El debate urbanístico que plantea el conseller Rafael Blasco, como todos los suyos, tiene trampa, y el PSPV-PSOE ha caído, dicho en los términos propios del secano valenciano en el que me crié, como un pardillo. Lo que persigue el conseller, con el aval del presidente Camps y del Partido Popular, es desviar la atención sobre el fondo del problema y que los medios de comunicación malgastemos tiempo y esfuerzo -unos desde la complicidad y otros desde la inercia informativa de todos los días- en dilucidar quiénes son los malos de esta película que amenaza la globalidad del territorio valenciano: si los ayuntamientos del PP o los pérfidos municipios socialistas, que tienen presentadas recalificaciones o han promovido PAIs que afectan a miles de hectáreas (esa superficie sí que la sabemos porque el conseller se ha encargado de pregonarla, la de sus ayuntamientos no.

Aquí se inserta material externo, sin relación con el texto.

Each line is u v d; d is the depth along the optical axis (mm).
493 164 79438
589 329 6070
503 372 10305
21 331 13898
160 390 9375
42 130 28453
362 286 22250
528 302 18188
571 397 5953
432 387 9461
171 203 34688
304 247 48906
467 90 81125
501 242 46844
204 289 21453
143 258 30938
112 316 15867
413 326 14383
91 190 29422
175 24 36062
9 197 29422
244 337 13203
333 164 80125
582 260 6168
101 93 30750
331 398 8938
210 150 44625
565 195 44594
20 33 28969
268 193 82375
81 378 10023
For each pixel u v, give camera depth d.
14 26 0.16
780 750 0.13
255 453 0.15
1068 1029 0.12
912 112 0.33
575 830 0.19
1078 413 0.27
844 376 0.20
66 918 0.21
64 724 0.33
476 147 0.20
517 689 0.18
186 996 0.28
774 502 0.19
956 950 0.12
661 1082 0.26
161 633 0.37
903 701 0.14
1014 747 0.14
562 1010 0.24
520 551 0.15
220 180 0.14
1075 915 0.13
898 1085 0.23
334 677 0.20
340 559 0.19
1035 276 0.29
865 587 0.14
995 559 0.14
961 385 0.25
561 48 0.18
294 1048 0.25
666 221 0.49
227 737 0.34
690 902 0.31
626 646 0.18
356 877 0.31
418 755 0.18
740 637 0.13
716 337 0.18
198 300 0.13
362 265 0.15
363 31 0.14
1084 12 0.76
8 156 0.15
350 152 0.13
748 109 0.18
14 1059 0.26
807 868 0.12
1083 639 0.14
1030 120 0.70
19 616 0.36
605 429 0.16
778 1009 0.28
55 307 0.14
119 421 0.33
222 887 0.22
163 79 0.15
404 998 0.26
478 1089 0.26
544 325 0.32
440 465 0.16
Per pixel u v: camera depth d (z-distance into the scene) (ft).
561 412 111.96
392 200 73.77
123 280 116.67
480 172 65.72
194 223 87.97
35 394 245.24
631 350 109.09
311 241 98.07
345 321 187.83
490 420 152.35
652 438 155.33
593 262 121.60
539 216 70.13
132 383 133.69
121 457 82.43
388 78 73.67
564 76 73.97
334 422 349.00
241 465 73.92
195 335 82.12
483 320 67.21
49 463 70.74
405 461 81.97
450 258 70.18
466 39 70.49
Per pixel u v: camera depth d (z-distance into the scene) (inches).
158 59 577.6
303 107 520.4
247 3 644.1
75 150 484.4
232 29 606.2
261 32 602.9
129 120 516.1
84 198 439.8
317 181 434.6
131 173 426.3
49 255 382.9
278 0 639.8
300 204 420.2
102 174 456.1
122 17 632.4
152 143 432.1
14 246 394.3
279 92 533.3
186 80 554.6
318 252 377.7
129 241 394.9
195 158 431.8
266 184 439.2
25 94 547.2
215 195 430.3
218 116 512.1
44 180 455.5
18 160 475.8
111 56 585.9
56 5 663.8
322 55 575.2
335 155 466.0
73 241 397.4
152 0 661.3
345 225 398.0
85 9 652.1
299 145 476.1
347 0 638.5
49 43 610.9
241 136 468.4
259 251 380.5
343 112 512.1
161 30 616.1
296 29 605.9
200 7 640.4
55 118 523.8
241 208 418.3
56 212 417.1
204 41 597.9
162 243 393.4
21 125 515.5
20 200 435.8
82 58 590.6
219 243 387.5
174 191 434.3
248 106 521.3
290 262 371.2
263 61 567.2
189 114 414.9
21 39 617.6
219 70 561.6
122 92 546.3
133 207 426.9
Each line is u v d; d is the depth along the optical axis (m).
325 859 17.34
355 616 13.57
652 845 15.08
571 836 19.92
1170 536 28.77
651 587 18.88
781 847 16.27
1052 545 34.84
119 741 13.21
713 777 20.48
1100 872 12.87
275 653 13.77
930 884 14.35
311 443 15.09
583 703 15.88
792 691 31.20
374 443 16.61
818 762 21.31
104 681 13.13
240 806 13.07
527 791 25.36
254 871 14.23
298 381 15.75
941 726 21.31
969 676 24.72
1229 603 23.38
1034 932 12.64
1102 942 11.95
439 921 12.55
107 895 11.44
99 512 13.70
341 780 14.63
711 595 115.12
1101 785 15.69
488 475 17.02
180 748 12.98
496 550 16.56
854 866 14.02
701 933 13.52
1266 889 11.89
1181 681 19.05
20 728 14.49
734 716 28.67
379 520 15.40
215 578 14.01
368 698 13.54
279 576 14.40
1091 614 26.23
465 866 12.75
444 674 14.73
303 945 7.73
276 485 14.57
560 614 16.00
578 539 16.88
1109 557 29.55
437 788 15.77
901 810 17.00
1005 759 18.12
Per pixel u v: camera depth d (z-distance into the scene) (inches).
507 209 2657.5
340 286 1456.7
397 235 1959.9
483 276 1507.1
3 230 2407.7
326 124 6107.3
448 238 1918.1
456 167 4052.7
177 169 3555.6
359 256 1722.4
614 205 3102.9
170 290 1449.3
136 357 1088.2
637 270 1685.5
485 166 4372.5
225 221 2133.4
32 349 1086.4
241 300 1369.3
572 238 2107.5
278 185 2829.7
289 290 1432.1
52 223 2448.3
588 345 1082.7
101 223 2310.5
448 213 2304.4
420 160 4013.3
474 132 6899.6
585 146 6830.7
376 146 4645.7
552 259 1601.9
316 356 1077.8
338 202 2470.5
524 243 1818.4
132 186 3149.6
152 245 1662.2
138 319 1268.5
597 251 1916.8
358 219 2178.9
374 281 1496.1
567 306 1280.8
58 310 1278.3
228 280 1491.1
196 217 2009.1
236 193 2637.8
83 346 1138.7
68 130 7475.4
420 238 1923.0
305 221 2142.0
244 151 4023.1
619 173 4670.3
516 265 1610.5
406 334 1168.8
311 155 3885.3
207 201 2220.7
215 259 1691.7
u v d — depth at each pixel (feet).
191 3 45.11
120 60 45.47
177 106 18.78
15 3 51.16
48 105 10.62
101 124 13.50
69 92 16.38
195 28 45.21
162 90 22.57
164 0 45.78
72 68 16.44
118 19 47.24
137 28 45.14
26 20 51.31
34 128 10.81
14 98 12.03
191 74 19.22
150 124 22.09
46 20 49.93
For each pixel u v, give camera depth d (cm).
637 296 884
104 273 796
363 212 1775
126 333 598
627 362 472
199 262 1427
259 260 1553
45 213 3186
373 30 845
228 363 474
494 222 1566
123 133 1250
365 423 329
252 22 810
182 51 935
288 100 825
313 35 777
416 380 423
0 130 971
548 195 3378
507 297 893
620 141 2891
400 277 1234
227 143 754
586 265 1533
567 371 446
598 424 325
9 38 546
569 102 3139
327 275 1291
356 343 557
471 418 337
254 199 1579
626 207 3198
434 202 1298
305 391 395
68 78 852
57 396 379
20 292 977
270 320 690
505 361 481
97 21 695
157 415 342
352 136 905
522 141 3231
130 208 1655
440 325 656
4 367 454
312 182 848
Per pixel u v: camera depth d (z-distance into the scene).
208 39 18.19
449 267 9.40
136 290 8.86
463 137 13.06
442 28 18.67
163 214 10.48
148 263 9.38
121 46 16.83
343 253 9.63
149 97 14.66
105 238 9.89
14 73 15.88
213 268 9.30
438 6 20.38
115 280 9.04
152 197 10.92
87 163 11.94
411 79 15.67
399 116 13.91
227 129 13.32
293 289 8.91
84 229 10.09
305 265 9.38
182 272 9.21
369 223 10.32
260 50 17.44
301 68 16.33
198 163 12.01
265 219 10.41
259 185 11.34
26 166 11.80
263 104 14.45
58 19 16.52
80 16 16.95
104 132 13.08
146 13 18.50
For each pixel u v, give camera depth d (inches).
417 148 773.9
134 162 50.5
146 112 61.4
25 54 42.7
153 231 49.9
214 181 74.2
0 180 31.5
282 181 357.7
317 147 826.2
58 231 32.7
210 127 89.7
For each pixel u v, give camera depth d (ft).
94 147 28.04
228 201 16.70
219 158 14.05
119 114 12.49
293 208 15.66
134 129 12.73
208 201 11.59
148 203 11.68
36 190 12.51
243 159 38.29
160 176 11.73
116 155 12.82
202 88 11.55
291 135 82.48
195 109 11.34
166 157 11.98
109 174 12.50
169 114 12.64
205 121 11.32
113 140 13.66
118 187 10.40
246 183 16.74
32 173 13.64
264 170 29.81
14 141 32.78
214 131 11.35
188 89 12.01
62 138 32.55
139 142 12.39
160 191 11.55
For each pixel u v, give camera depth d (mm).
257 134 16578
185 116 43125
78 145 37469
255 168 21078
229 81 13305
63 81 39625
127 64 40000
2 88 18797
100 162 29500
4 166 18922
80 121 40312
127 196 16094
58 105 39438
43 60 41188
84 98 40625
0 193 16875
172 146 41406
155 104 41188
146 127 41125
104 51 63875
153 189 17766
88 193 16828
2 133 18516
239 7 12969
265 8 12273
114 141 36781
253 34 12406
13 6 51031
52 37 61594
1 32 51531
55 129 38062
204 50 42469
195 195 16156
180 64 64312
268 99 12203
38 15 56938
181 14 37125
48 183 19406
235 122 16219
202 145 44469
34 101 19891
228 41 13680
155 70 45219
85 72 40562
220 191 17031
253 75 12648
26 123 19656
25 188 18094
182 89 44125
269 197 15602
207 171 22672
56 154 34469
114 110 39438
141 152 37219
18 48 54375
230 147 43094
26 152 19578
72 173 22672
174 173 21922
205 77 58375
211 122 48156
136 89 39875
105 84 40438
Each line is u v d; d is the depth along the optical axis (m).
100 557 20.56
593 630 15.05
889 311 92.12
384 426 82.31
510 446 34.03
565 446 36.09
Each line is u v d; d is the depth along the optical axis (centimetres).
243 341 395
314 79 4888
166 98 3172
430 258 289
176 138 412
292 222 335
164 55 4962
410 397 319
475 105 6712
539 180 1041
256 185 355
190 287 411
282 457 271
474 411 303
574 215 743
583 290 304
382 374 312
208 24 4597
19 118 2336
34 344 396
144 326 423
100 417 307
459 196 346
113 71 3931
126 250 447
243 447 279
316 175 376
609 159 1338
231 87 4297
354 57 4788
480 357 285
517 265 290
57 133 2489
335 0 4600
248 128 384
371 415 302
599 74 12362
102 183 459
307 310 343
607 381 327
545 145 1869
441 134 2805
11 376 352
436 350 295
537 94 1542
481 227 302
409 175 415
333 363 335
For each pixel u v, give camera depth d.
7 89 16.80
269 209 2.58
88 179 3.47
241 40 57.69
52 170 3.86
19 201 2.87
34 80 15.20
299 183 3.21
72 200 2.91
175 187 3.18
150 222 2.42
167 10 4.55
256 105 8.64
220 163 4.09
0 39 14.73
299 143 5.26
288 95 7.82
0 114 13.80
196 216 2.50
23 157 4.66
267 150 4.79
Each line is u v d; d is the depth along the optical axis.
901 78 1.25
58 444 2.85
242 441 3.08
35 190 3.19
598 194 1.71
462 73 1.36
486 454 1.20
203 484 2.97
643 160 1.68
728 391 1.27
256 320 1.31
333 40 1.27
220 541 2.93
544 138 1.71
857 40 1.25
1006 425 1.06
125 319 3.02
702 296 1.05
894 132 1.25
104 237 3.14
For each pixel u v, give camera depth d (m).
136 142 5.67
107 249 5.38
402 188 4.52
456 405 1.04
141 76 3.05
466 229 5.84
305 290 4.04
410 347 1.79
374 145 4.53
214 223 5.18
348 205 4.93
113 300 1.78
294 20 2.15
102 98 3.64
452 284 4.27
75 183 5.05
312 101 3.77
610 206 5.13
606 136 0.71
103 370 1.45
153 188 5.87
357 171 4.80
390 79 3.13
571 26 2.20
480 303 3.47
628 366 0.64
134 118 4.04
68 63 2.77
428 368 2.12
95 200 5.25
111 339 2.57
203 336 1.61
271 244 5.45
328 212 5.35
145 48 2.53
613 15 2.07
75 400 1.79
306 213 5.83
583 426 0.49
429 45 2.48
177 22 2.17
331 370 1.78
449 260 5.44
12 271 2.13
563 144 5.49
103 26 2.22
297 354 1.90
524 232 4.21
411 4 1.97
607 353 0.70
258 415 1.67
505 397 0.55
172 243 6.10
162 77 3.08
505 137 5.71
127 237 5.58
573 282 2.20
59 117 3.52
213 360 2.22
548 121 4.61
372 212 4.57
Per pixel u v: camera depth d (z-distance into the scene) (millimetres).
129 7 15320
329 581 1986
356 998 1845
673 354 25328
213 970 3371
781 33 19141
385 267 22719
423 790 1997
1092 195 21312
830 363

Es secreto de sumario).

En este asunto, conseller, no hay culpables ni inocentes entre los municipios o , al menos, no hay nadie legitimado para tirar la primera piedra y mucho menos para pedir a los ayuntamientos, sean del signo que sean, que frenen sus legitimas aspiraciones de hacer caja, aunque sea a costa de romper su paisaje y quemar las velas de su desarrollo futuro.

Lo que pretenden ahora el conseller y el PP, acosados por unas instituciones europeas que, todo sea dicho, amagan pero nunca dan, aprietan pero no ahogan, es desactivar el debate que debía girar en torno a los perversos efectos de la LRAU y al ejercicio irresponsable de una administración que ha dejado a los municipios y a los promotores campar a sus anchas sin ejercer el mandato ciudadano y hasta el compromiso electoral de primar el desarrollo sostenible, la ordenación racional del territorio, la protección del paisaje como recurso y el respeto al derecho de propiedad de miles de valencianos -no sólo europeos de pelo rubio- que han sido pisoteados en beneficio de unos pocos.